NEWS

Law and order in Albania

One of the most popular songs in Albania at the moment includes the words, «Where are you Hoxha? Come and be our public order minister.» The Albanians look back to Hoxha’s time, not for democracy, but as the song indicates, for the fact that under the communist regime they felt safe, even if within a huge concentration camp. The post-communist political elite that since then has governed under various guises not only has not been able to impose law and order but has given people the impression that the government itself is rife with corruption. Organized crime, smuggling, prostitution and drugs are rampant, along with rumors that government ministers and other senior officials control vital sectors of supply for their own profit (petroleum, coffee and bananas, among other goods).
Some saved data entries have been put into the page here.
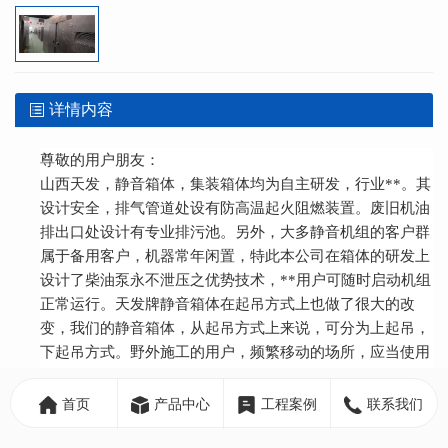
详情内容
尊敬的用户朋友：
山西天发，静音箱体，集装箱体均为自主研发，行业**。其
设计安全，排气管道处设有防高温起火阻燃装置。废旧机油
排出口处设计有专业排污池。另外，大多静音机组的客户群
属于备用客户，机器常年闲置，特此本公司在箱体的研发上
设计了柴油泵永不泄压之优势技术，**用户可随时启动机组
正常运行。天发牌静音箱体在起吊方式上也做了很大的改
变，我们的静音箱体，从起吊方式上来说，可分为上起吊，
下起吊方式。野外施工的用户，频繁移动的场所，应当使用
本公司产户外上起吊款静音箱变式发电机组。
首页
产品中心
工程案例
联系我们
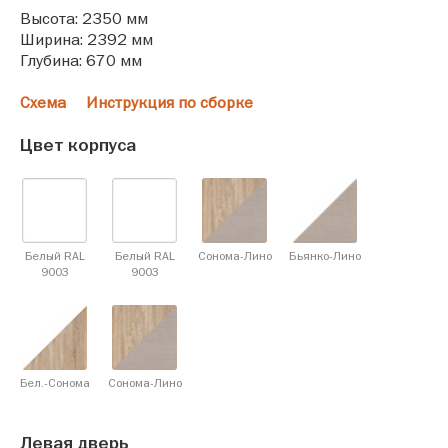
Высота: 2350 мм
Ширина: 2392 мм
Глубина: 670 мм
Схема
Инструкция по сборке
Цвет корпуса
Белый RAL
Белый RAL
Сонома-Лино
Бьянко-Лино
9003
9003
Бел.-Сонома
Сонома-Лино
Левая дверь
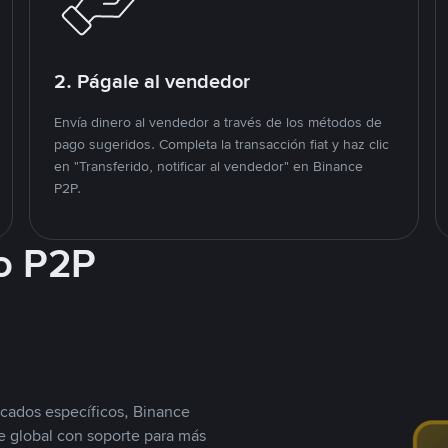
2. Págale al vendedor
Envía dinero al vendedor a través de los métodos de
pago sugeridos. Completa la transacción fiat y haz clic
en "Transferido, notificar al vendedor" en Binance
P2P.
o P2P
cados específicos, Binance
 global con soporte para más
People in the north of the country still settle their differences on the basis of the medieval code of honor, the Kanun, killing each other in the complete absence of any state intervention. The conclusion every Albanian citizen has reached is that «Albania will never be a state.» Under the circumstances, nostalgia for Hoxha’s regime is somewhat understandable. The walls of buildings in Tirana and other towns are scrawled with slogans praising Enver Hoxha; wristwatches and badges bearing his image are sold everywhere. «People don’t forget Enver and if it weren’t for the terrorism, people’s feelings would have been vented in the elections,» said Maxim Hasani, a fanatical admirer of Hoxha who was elected to Parliament under the Berisha regime as an independent communist. Hasani paid 600,000 lek to have the name «Enver» carved on a mountain near Berati, each letter 112 meters high. In the notorious bunkers, there are slogans reading «as long as the sun rises over the earth, Enver will live.» Every year on Hoxha’s birthday, October 16, people all around Albania gather at his grave and in Tirana’s central Skenderbey Square, where Hoxha’s statue used to stand, to lay flowers in his memory.